RDFLib / pyrdfa3

RDFa 1.1 distiller/parser library: can extract RDFa 1.1 (and RDFa 1.0, if properly set via a @version attribute) from (X)HTML, SVG, or XML in general. The module can be used to produce serialized versions of the extracted graph, or simply an RDFLib Graph.
http://www.w3.org/2012/pyRdfa/
Other
67 stars 22 forks source link

scaffolding to work as a rdflib plugin #26

Closed gromgull closed 6 years ago

gromgull commented 6 years ago

RDFLib 5.0 has removed rdfa and microdata from the core repository, as they were drifting out of sync with the code here.

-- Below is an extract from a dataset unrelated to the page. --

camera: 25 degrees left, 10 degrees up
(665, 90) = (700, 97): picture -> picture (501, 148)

This PR adds the code required to function as an RDFLib parser back into this project.

The entry_points in setup.py ensures that if both rdflib and pyrdfa3 are installed users can do graph.parse( ..., format='rdfa') as before.

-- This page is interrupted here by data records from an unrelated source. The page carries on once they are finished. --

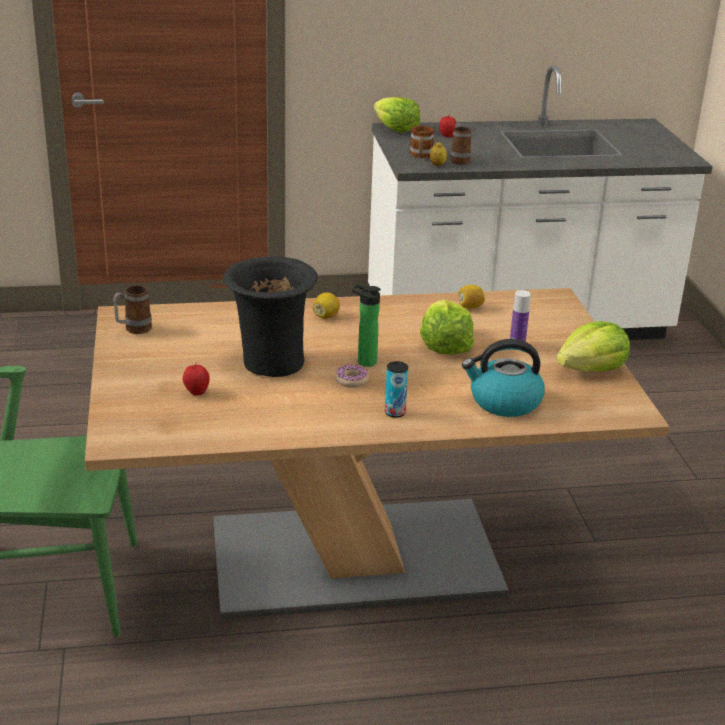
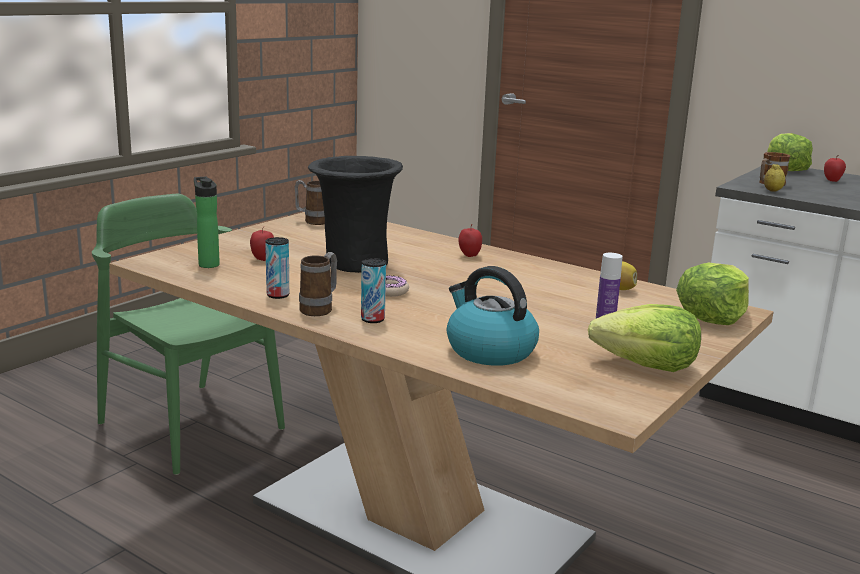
camera: 45 degrees right, 10 degrees down
(291, 424) = (278, 295): none -> can
(326, 316) = (469, 255): lemon -> apple
(364, 362) = (430, 286): bottle -> bottle (208, 264)
(444, 345) = (529, 301): lettuce -> lettuce (712, 316)
(459, 159) = (806, 193): mug -> mug (320, 309)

Note: Currently basic tests don't work for me - I always get:

Exception: RDFa parsing Error! __init__() got an unexpected keyword argument 'encoding'

however, I also get this from https://www.w3.org/2012/pyRdfa/Validator.html so I assume it's unrelated to these changes.

If I am mistaken let me know I'll update!

gromgull commented 6 years ago

I believe the test for the encoding issue:

modified   pyRdfa/__init__.py
@@ -614,7 +614,7 @@ class pyRdfa :
                    if self.charset :
                        # This means the HTTP header has provided a charset, or the
                        # file is a local file when we suppose it to be a utf-8
-                       dom = parser.parse(input, encoding=self.charset)
+                       dom = parser.parse(input, override_encoding=self.charset)
                    else :
                        # No charset set. The HTMLLib parser tries to sniff into the
                        # the file to find a meta header for the charset; if that
gromgull commented 6 years ago

via @olberger here: https://github.com/RDFLib/rdflib/issues/639

iherman commented 6 years ago

FWIW, I am fine with these changes (including https://github.com/RDFLib/pyrdfa3/pull/26#issuecomment-433654176). It cleans up a mess that we had (mostly I had...) many years ago.

Thanks.

gromgull commented 6 years ago

Then hit the merge button :D

This PR does not include the encoding fix - just commit that separately.

You should also make a pypi release to make life as easy as possible for pyrdfa3 - it can be done straight away - no need to wait for RDFLib 5.0.0 to actually go out.